One of the questions that I’m asked all the time is, “Bill, how do you decide what technology you’re going to integrate into your classroom?”
My first reaction to this question is always to breathe a sigh of relief simply because far, far too many educators—teachers, principals, school leaders—make haphazard choices about technology integration, wasting our already limited time and money in the process.
To know that audiences are starting to think more systematically about the tools and the technologies that they embrace is a relief!
Then, I give the same answer that Sheryl Nussbaum-Beach—my digital mentor and TLN colleague—gave me nearly a decade ago:
Good technology choices start with a firm understanding of the skills that you want your students to master.
Once you understand just what those skills are—and why they’re important to the kids in your classroom—you can start to find digital tools that make the work around those skills more efficient.
The good news is that choosing skills is a heck of a lot easier than choosing tools.
After all, some of the brightest minds in education reform—Bob Marzano, Rick and Becky DuFour, Rick Stiggins, Larry Ainsworth—have been writing about “essential outcomes,” “I Can Statements,” and “power standards” for years.
Their keys to identifying skills that matter involve asking questions about endurance, leverage and readiness:
Endurance: Are students expected to retain the skills or knowledge you are considering long after the test is completed?
Leverage: Is this skill or knowledge you are considering applicable to many academic disciplines?
Readiness for the next level of learning: Is this skill or knowledge you are considering going to prepare the student for success in the next grade/course?

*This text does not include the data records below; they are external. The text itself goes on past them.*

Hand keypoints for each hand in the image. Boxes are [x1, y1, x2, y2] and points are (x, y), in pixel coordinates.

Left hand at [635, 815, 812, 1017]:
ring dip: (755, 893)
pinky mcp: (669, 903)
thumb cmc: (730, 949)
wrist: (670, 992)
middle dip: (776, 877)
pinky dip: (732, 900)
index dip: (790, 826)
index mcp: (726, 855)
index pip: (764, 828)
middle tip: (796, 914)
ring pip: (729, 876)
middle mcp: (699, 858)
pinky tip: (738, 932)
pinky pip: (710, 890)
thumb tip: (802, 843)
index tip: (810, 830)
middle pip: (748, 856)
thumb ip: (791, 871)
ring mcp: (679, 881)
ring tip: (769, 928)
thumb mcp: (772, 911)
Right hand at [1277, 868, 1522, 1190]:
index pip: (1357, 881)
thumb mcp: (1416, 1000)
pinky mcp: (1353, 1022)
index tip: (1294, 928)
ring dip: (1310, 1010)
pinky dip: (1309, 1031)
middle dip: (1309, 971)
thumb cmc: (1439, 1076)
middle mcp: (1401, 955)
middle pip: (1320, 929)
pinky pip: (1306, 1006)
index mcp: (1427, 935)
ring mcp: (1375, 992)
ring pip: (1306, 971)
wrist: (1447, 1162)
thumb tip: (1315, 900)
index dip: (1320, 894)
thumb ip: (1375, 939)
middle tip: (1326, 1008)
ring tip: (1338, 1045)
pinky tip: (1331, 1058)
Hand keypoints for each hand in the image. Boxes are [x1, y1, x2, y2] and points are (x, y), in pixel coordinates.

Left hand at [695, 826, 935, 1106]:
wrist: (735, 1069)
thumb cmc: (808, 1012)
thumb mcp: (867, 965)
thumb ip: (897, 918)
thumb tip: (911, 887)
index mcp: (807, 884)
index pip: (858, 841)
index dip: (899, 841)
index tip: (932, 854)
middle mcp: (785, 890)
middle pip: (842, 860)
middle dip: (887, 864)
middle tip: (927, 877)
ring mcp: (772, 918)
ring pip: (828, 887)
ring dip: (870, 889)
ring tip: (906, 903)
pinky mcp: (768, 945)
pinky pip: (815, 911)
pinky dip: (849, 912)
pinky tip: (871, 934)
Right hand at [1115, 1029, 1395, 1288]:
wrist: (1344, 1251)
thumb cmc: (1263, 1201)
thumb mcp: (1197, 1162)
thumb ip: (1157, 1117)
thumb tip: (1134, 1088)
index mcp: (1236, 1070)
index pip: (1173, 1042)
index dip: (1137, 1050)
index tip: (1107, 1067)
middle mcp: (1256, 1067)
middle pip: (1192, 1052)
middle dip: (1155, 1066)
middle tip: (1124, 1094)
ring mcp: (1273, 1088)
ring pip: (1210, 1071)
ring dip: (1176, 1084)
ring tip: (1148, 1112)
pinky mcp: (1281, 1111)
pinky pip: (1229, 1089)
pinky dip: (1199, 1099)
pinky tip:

When I think about the kinds of knowledge and skills that meet the endurance-leverage-readiness test by crossing disciplines, preparing students for success in the next grade and remaining important long after the test, I think of information management, collaborative dialogue, and persuasion.
And now that I’ve narrowed my focus down to three important skills, making instructional technology choices is easy.
Here are some examples:
It would be pretty darn near impossible to argue that learning to manage information—to identify sources worth trusting, to organize collections of shared resources on topics of interest, to create customized streams of content—is an essential skill for everyone in today’s digitally driven world.
Not only will managing information become more important in the future (endurance), it is essential regardless of academic discipline (leverage) and it can help students to learn efficiently throughout their school careers (readiness).
As a result, I try to introduce my students to search tools like the Google Wonder Wheel. We also discuss the anatomy of hoax websites and we begin to explore the value in social bookmarking and shared annotation of content.
Anyone who has spent any time reading the Radical knows that I’m completely frustrated by the kill-em-all nature of important conversations in our country. Competitive dialogue—the kind of “I’m smarter than you” rhetoric we hear from politicians and pundits all the time—leaves us divided.
That’s why I’m a big believer in collaborative dialogue—“Let’s think together”—as an essential skill. Collaborative thinking is a characteristic of the best innovators (endurance) regardless of discipline (leverage). It is also a characteristic of the most efficient learners in our schools (readiness).
As a result, I work hard to give my students opportunities to practice collaborative dialogue. Usually that work happens with an approachable tool called VoiceThread.
Persuasion is perhaps the most interesting skill on my essentials list simply because it often runs contrary to my passion for collaborative dialogue. When you’re persuading, you’re not always working from a collaborative mindset.
But understanding persuasion is incredibly important to being a literate citizen in the 21st Century (endurance) simply because EVERYONE with an opinion is using the Web to shape public thinking around the issues that they care about.
If our students don’t understand the tricks of the persuasion trade, they’re going to spend their entire adult lives being bamboozled.
And perhaps more importantly, if they don’t understand the tricks of the persuasion trade, they’ll never be able to organize significant action around the ideas that THEY care about.
That makes persuasion an important skill in many domains (leverage and readiness), doesn’t it?
As social studies classes explore the global implications of poverty, science classes study the potential solutions to our world-wide energy crisis and health classes study the role that governments should play in regulating healthy living habits, students will form content-specific positions that they’ll want to advocate for.
As a result, I try to engage my kids in projects that require them to be persuasive. Specifically, we use the Kiva microlending website as a starting point for persuasive conversations and experiences.
What’s interesting is that just about every time that I finish explaining the thinking about my technology choices, someone gets flustered.
“You’re not using wikis?” they’ll argue. “How can that be? And for any teacher to ignore Skype as a tool in the classroom is simply ridiculous! It’s fantastic.”
My reply—delivered as gently as possible—is always the same:
“Wikis and Skype aren’t skills. Instead, they’re tools that can be used to make working with individual skills easier.”
And I have used wikis with students—as a part of a persuasive effort to shape thinking in North Carolina around alternative energy sources. Skype becomes a tool for exploring positions and ideas that are outside of our own, supporting the collaborative dialogue and persuasive efforts that I believe in.
Does any of this make sense?
I guess what I’m trying to argue is that we need to start looking at the characteristics of good teaching before we ever start to think about good tools.
Technology cannot help children learn when it is divorced from the knowledge, skills and expert choices of their teachers.